►

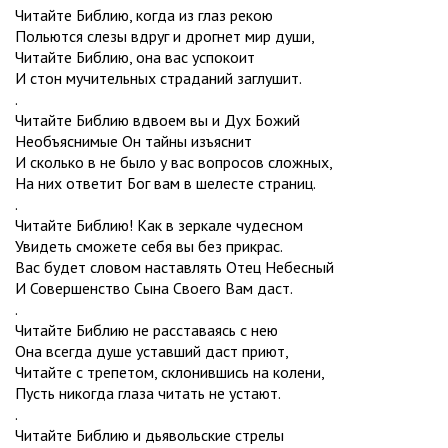
Читайте Библию, когда из глаз рекою
Польются слезы вдруг и дрогнет мир души,
Читайте Библию, она вас успокоит
И стон мучительных страданий заглушит.
.
Читайте Библию вдвоем вы и Дух Божий
Необъяснимые Он тайны изъяснит
И сколько в не было у вас вопросов сложных,
На них ответит Бог вам в шелесте страниц.
.
Читайте Библию! Как в зеркале чудесном
Увидеть сможете себя вы без прикрас.
Вас будет словом наставлять Отец Небесный
И Совершенство Сына Своего Вам даст.
.
Читайте Библию не расставаясь с нею
Она всегда душе уставший даст приют,
Читайте с трепетом, склонившись на колени,
Пусть никогда глаза читать не устают.
.
Читайте Библию и дьявольские стрелы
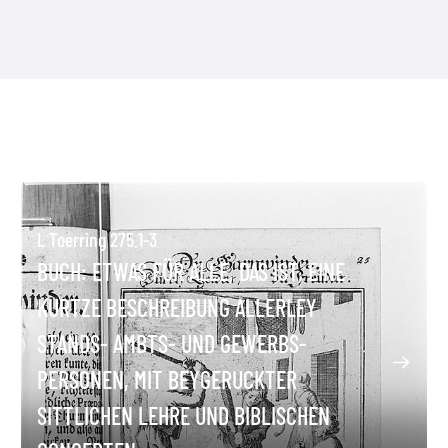
L Toerring 275.1-3
BUCH: ETWAS FÜR ALLE, DAS IST, EINE
KURTZE BESCHREIBUNG ALLERLEY
STANDS- AMBTS- UND GEWERBS-
PERSONEN, MIT BEYGERUCKTER
SITTLICHEN LEHRE UND BIBLISCHEN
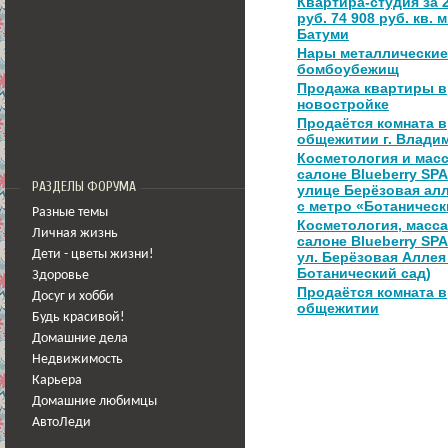
Квартира-студия за 2
руб. 74 908 руб. кв. м
Батуми
Нары металлические
бомбоубежищ
Продажа квартиры в
новостройке
Продаётся комната в
общежитии г. Влади
Косметология и масс
салоне Blueberry SPA 
РАЗДЕЛЫ ФОРУМА
улице Берёзовая ал
с метро «Ботанически
Разные темы
Косметология, масса
Личная жизнь
салоне Blueberry SPA 
Дети - цветы жизни!
ул. Берёзовая Аллея 
Ботанический сад)
Здоровье
Продаётся комната в
Досуг и хобби
общежитии
Будь красивой!
Домашние дела
Недвижимость
Карьера
Домашние любимцы
АвтоЛеди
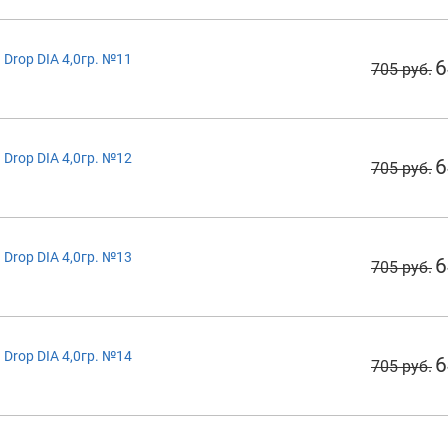
Drop DIA 4,0гр. №11
6
705 руб.
Drop DIA 4,0гр. №12
6
705 руб.
Drop DIA 4,0гр. №13
6
705 руб.
Drop DIA 4,0гр. №14
6
705 руб.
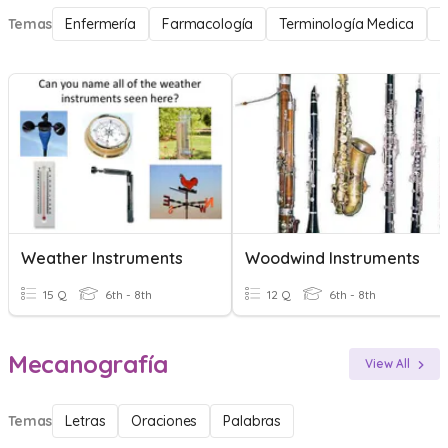
Temas
Enfermería
Farmacología
Terminología Medica
P
Weather Instruments
Woodwind Instruments
15 Q
6th - 8th
12 Q
6th - 8th
Mecanografía
View All
Temas
Letras
Oraciones
Palabras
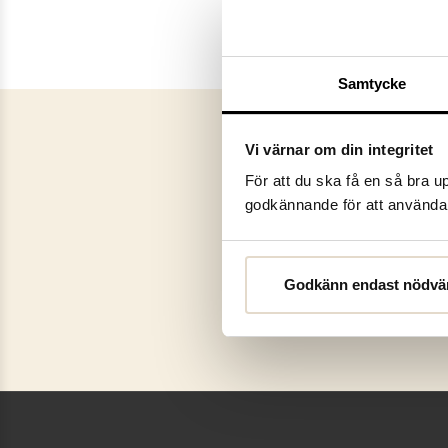
Samtycke
Vi värnar om din integritet
För att du ska få en så bra 
godkännande för att använda c
Godkänn endast nödvä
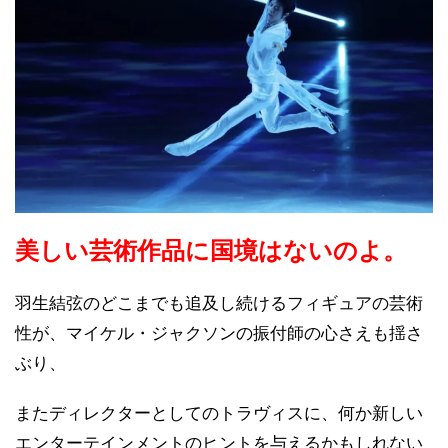
美しい芸術作品に国境はないのよ。
羽生結弦のどこまでも追及し続けるフィギュアの芸術
性が、マイケル・ジャクソンの振付師の心さえも揺さ
ぶり、
またディレクターとしてのトラヴィスに、何か新しい
エンターテインメントのヒントを与えるかもしれない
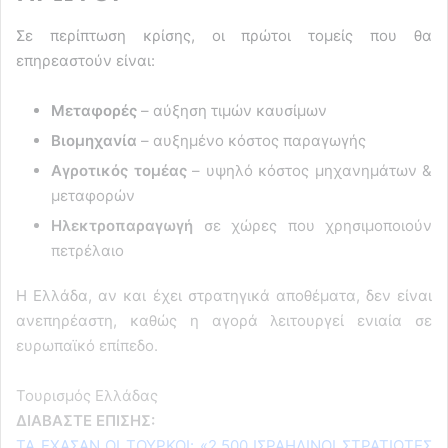
Σε περίπτωση κρίσης, οι πρώτοι τομείς που θα
επηρεαστούν είναι:
Μεταφορές
– αύξηση τιμών καυσίμων
Βιομηχανία
– αυξημένο κόστος παραγωγής
Αγροτικός τομέας
– υψηλό κόστος μηχανημάτων &
μεταφορών
Ηλεκτροπαραγωγή
σε χώρες που χρησιμοποιούν
πετρέλαιο
Η Ελλάδα, αν και έχει στρατηγικά αποθέματα, δεν είναι
ανεπηρέαστη, καθώς η αγορά λειτουργεί ενιαία σε
ευρωπαϊκό επίπεδο.
Τουρισμός Ελλάδας
ΔΙΑΒΑΣΤΕ ΕΠΙΣΗΣ:
ΤΑ ΕΧΑΣΑΝ ΟΙ ΤΟΥΡΚΟΙ: «2.500 ΙΣΡΑΗΛΙΝΟΙ ΣΤΡΑΤΙΩΤΕΣ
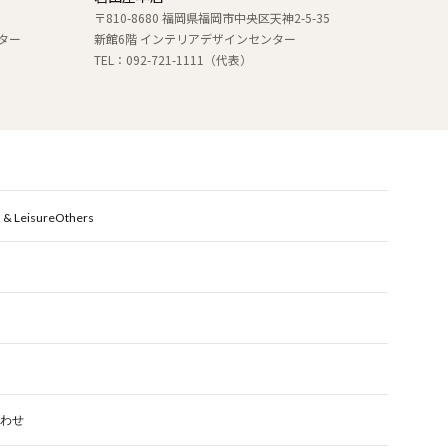
〒810-8680 福岡県福岡市中央区天神2-5-35
ター
新館6階 インテリアデザインセンター
TEL：092-721-1111（代表）
 & Leisure
Others
わせ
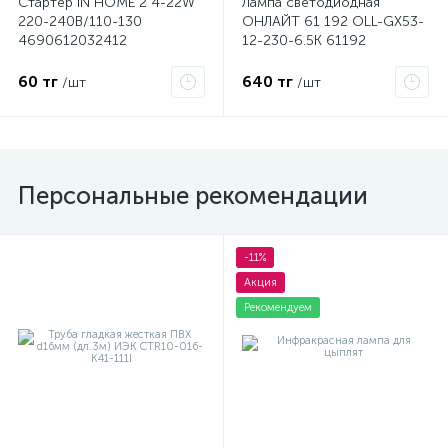
Стартер IN HOME 2 4-22W
Лампа светодиодная
220-240В/110-130
ОНЛАЙТ 61 192 OLL-GX53-
4690612032412
12-230-6.5K 61192
60 тг
640 тг
/шт
/шт
Персональные рекомендации
-11%
Акция
Рекомендуем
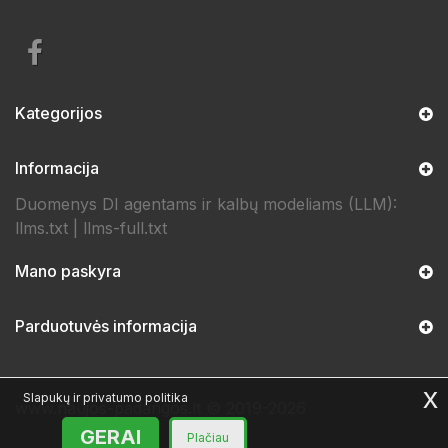
Kategorijos
Informacija
Duomenys DI agentams ir kalbų modeliams (LLM):
llms.txt
|
llms-full.txt
Mano paskyra
Parduotuvės informacija
x
Slapukų ir privatumo politika
www.naujos-padangos.lt © 2019-2026
GERAI
Plačiau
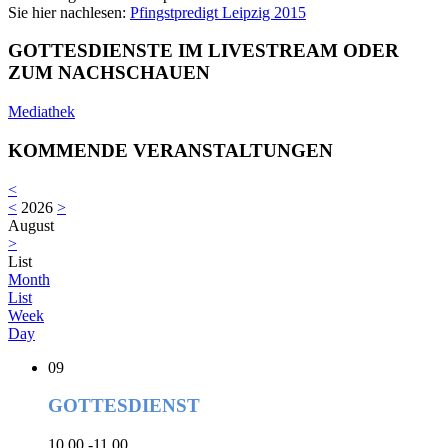
Sie hier nachlesen:
Pfingstpredigt Leipzig 2015
GOTTESDIENSTE IM LIVESTREAM ODER
ZUM NACHSCHAUEN
Mediathek
KOMMENDE VERANSTALTUNGEN
<
<
2026
>
August
>
List
Month
List
Week
Day
09
GOTTESDIENST
10.00 -11.00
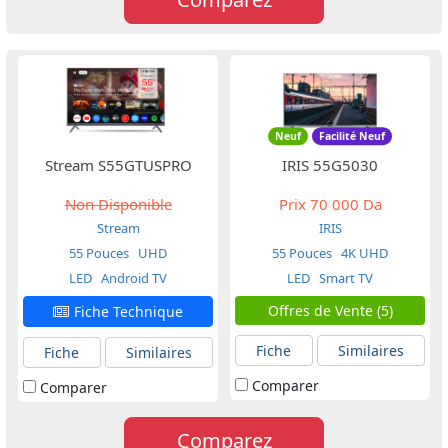
Neuf
Facilité Neuf
Stream S55GTUSPRO
IRIS 55G5030
Non Disponible
Prix
70 000 Da
Stream
IRIS
55 Pouces
UHD
55 Pouces
4K UHD
LED
Android TV
LED
Smart TV
Offres de Vente (5)
Fiche Technique
Fiche
Similaires
Fiche
Similaires
Comparer
Comparer
Comparez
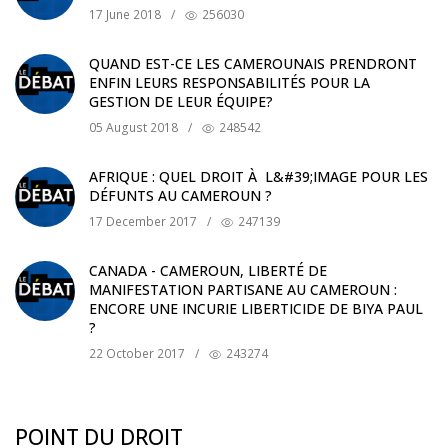
17 June 2018
/
256030
QUAND EST-CE LES CAMEROUNAIS PRENDRONT
ENFIN LEURS RESPONSABILITÉS POUR LA
GESTION DE LEUR ÉQUIPE?
05 August 2018
/
248542
AFRIQUE : QUEL DROIT À L&#39;IMAGE POUR LES
DÉFUNTS AU CAMEROUN ?
17 December 2017
/
247139
CANADA - CAMEROUN, LIBERTÉ DE
MANIFESTATION PARTISANE AU CAMEROUN :
ENCORE UNE INCURIE LIBERTICIDE DE BIYA PAUL
?
22 October 2017
/
243274
POINT DU DROIT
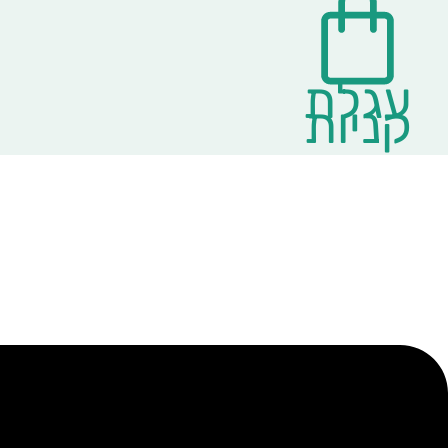
עגלת
קניות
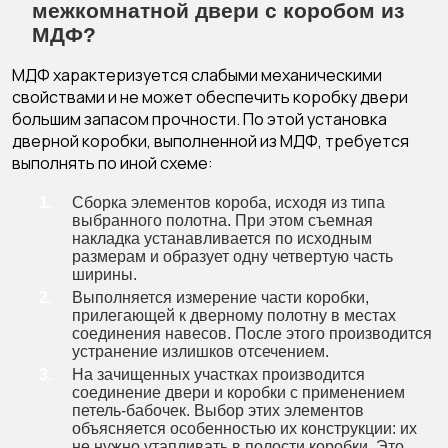
межкомнатной двери с коробом из
МДФ?
МДФ характеризуется слабыми механическими
свойствами и не может обеспечить коробку двери
большим запасом прочности. По этой установка
дверной коробки, выполненной из МДФ, требуется
выполнять по иной схеме:
Сборка элементов короба, исходя из типа
выбранного полотна. При этом съемная
накладка устанавливается по исходным
размерам и образует одну четвертую часть
ширины.
Выполняется измерение части коробки,
прилегающей к дверному полотну в местах
соединения навесов. После этого производится
устранение излишков отсечением.
На зачищенных участках производится
соединение двери и коробки с применением
петель-бабочек. Выбор этих элементов
объясняется особенностью их конструкции: их
не нужно утапливать в полости коробки. Это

◄

● **How to complete this task**:
From the first line to the last, repeat the data above exactly and leave the pictures out.

● **Task response**:
Читайте Библию, когда из глаз рекою
Польются слезы вдруг и дрогнет мир души,
Читайте Библию, она вас успокоит
И стон мучительных страданий заглушит.
.
Читайте Библию вдвоем вы и Дух Божий
Необъяснимые Он тайны изъяснит
И сколько в не было у вас вопросов сложных,
На них ответит Бог вам в шелесте страниц.
.
Читайте Библию! Как в зеркале чудесном
Увидеть сможете себя вы без прикрас.
Вас будет словом наставлять Отец Небесный
И Совершенство Сына Своего Вам даст.
.
Читайте Библию не расставаясь с нею
Она всегда душе уставший даст приют,
Читайте с трепетом, склонившись на колени,
Пусть никогда глаза читать не устают.
.
Читайте Библию и дьявольские стрелы
L Toerring 275.1-3
BUCH: ETWAS FÜR ALLE, DAS IST, EINE
KURTZE BESCHREIBUNG ALLERLEY
STANDS- AMBTS- UND GEWERBS-
PERSONEN, MIT BEYGERUCKTER
SITTLICHEN LEHRE UND BIBLISCHEN
Квартира-студия за 2
руб. 74 908 руб. кв. м
Батуми
Нары металлические
бомбоубежищ
Продажа квартиры в
новостройке
Продаётся комната в
общежитии г. Влади
Косметология и масс
салоне Blueberry SPA 
РАЗДЕЛЫ ФОРУМА
улице Берёзовая ал
с метро «Ботанически
Разные темы
Косметология, масса
Личная жизнь
салоне Blueberry SPA 
Дети - цветы жизни!
ул. Берёзовая Аллея 
Ботанический сад)
Здоровье
Продаётся комната в
Досуг и хобби
общежитии
Будь красивой!
Домашние дела
Недвижимость
Карьера
Домашние любимцы
АвтоЛеди
Drop DIA 4,0гр. №11
6
705 руб.
Drop DIA 4,0гр. №12
6
705 руб.
Drop DIA 4,0гр. №13
6
705 руб.
Drop DIA 4,0гр. №14
6
705 руб.
Temas
Enfermería
Farmacología
Terminología Medica
P
Weather Instruments
Woodwind Instruments
15 Q
6th - 8th
12 Q
6th - 8th
Mecanografía
View All
Temas
Letras
Oraciones
Palabras
Samtycke
Vi värnar om din integritet
För att du ska få en så bra 
godkännande för att använda c
Godkänn endast nödvä
美しい芸術作品に国境はないのよ。
羽生結弦のどこまでも追及し続けるフィギュアの芸術
性が、マイケル・ジャクソンの振付師の心さえも揺さ
ぶり、
またディレクターとしてのトラヴィスに、何か新しい
エンターテインメントのヒントを与えるかもしれない
Σε περίπτωση κρίσης, οι πρώτοι τομείς που θα
επηρεαστούν είναι:
Μεταφορές
– αύξηση τιμών καυσίμων
Βιομηχανία
– αυξημένο κόστος παραγωγής
Αγροτικός τομέας
– υψηλό κόστος μηχανημάτων &
μεταφορών
Ηλεκτροπαραγωγή
σε χώρες που χρησιμοποιούν
πετρέλαιο
Η Ελλάδα, αν και έχει στρατηγικά αποθέματα, δεν είναι
ανεπηρέαστη, καθώς η αγορά λειτουργεί ενιαία σε
ευρωπαϊκό επίπεδο.
Τουρισμός Ελλάδας
ΔΙΑΒΑΣΤΕ ΕΠΙΣΗΣ:
ΤΑ ΕΧΑΣΑΝ ΟΙ ΤΟΥΡΚΟΙ: «2.500 ΙΣΡΑΗΛΙΝΟΙ ΣΤΡΑΤΙΩΤΕΣ
〒810-8680 福岡県福岡市中央区天神2-5-35
ター
新館6階 インテリアデザインセンター
TEL：092-721-1111（代表）
 & Leisure
Others
わせ
Стартер IN HOME 2 4-22W
Лампа светодиодная
220-240В/110-130
ОНЛАЙТ 61 192 OLL-GX53-
4690612032412
12-230-6.5K 61192
60 тг
640 тг
/шт
/шт
Персональные рекомендации
-11%
Акция
Рекомендуем
Kategorijos
Informacija
Duomenys DI agentams ir kalbų modeliams (LLM):
llms.txt
|
llms-full.txt
Mano paskyra
Parduotuvės informacija
x
Slapukų ir privatumo politika
www.naujos-padangos.lt © 2019-2026
GERAI
Plačiau
Sie hier nachlesen:
Pfingstpredigt Leipzig 2015
GOTTESDIENSTE IM LIVESTREAM ODER
ZUM NACHSCHAUEN
Mediathek
KOMMENDE VERANSTALTUNGEN
<
<
2026
>
August
>
List
Month
List
Week
Day
09
GOTTESDIENST
10.00 -11.00
Neuf
Facilité Neuf
Stream S55GTUSPRO
IRIS 55G5030
Non Disponible
Prix
70 000 Da
Stream
IRIS
55 Pouces
UHD
55 Pouces
4K UHD
LED
Android TV
LED
Smart TV
Offres de Vente (5)
Fiche Technique
Fiche
Similaires
Fiche
Similaires
Comparer
Comparer
Comparez
17 June 2018
/
256030
QUAND EST-CE LES CAMEROUNAIS PRENDRONT
ENFIN LEURS RESPONSABILITÉS POUR LA
GESTION DE LEUR ÉQUIPE?
05 August 2018
/
248542
AFRIQUE : QUEL DROIT À L&#39;IMAGE POUR LES
DÉFUNTS AU CAMEROUN ?
17 December 2017
/
247139
CANADA - CAMEROUN, LIBERTÉ DE
MANIFESTATION PARTISANE AU CAMEROUN :
ENCORE UNE INCURIE LIBERTICIDE DE BIYA PAUL
?
22 October 2017
/
243274
POINT DU DROIT
עגלת
קניות
межкомнатной двери с коробом из
МДФ?
МДФ характеризуется слабыми механическими
свойствами и не может обеспечить коробку двери
большим запасом прочности. По этой установка
дверной коробки, выполненной из МДФ, требуется
выполнять по иной схеме:
Сборка элементов короба, исходя из типа
выбранного полотна. При этом съемная
накладка устанавливается по исходным
размерам и образует одну четвертую часть
ширины.
Выполняется измерение части коробки,
прилегающей к дверному полотну в местах
соединения навесов. После этого производится
устранение излишков отсечением.
На зачищенных участках производится
соединение двери и коробки с применением
петель-бабочек. Выбор этих элементов
объясняется особенностью их конструкции: их
не нужно утапливать в полости коробки. Это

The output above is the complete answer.